(TASK GOAL)
Although the data below holds other lines too, output only those from the line with "6. Commit and push after each phase" up to and including the line with "Вадик поднялся на", exactly as they appear.

● ● ● ● ● ● ●

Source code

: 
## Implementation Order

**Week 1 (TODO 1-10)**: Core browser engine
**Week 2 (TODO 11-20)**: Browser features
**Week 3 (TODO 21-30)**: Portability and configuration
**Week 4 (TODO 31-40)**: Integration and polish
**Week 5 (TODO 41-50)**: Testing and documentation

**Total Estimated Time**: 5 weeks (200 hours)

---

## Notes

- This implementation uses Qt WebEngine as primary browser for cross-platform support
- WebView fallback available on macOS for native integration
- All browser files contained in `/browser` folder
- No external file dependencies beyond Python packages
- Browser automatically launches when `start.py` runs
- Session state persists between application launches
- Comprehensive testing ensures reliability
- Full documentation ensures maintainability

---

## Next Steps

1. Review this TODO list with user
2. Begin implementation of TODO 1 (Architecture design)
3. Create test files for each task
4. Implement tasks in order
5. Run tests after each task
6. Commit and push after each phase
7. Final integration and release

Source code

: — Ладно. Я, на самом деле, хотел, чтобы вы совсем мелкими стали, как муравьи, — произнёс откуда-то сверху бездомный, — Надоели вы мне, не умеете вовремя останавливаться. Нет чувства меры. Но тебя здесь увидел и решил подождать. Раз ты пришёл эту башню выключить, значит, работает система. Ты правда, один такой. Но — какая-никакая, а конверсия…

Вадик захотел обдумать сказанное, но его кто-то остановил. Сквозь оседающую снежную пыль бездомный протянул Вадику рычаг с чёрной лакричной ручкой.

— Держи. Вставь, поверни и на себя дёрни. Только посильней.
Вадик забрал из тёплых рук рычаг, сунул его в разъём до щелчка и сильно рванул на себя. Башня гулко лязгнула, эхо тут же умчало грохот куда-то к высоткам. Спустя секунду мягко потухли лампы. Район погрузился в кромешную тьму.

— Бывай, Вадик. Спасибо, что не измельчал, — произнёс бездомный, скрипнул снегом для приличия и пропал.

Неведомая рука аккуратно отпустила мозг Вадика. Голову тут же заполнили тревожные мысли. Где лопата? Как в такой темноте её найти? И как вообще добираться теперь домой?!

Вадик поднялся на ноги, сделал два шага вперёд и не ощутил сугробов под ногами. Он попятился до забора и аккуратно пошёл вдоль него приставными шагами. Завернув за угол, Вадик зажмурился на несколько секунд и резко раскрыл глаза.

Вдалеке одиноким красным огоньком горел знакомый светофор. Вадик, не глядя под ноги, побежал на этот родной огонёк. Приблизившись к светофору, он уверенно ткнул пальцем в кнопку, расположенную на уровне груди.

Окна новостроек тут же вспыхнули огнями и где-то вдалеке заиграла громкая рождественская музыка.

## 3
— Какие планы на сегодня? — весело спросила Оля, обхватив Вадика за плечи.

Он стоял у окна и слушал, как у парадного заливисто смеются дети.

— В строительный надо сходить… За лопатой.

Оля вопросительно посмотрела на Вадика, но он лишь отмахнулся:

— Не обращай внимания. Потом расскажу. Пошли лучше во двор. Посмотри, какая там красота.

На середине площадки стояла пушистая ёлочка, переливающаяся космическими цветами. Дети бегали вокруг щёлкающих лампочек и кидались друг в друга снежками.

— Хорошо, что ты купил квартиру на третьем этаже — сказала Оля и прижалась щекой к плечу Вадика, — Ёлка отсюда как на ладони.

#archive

● ● ● ● ● ● ●

(SOLVED PROBLEM)
6. Commit and push after each phase
7. Final integration and release

Source code

: — Ладно. Я, на самом деле, хотел, чтобы вы совсем мелкими стали, как муравьи, — произнёс откуда-то сверху бездомный, — Надоели вы мне, не умеете вовремя останавливаться. Нет чувства меры. Но тебя здесь увидел и решил подождать. Раз ты пришёл эту башню выключить, значит, работает система. Ты правда, один такой. Но — какая-никакая, а конверсия…

Вадик захотел обдумать сказанное, но его кто-то остановил. Сквозь оседающую снежную пыль бездомный протянул Вадику рычаг с чёрной лакричной ручкой.

— Держи. Вставь, поверни и на себя дёрни. Только посильней.
Вадик забрал из тёплых рук рычаг, сунул его в разъём до щелчка и сильно рванул на себя. Башня гулко лязгнула, эхо тут же умчало грохот куда-то к высоткам. Спустя секунду мягко потухли лампы. Район погрузился в кромешную тьму.

— Бывай, Вадик. Спасибо, что не измельчал, — произнёс бездомный, скрипнул снегом для приличия и пропал.

Неведомая рука аккуратно отпустила мозг Вадика. Голову тут же заполнили тревожные мысли. Где лопата? Как в такой темноте её найти? И как вообще добираться теперь домой?!

Вадик поднялся на ноги, сделал два шага вперёд и не ощутил сугробов под ногами. Он попятился до забора и аккуратно пошёл вдоль него приставными шагами. Завернув за угол, Вадик зажмурился на несколько секунд и резко раскрыл глаза.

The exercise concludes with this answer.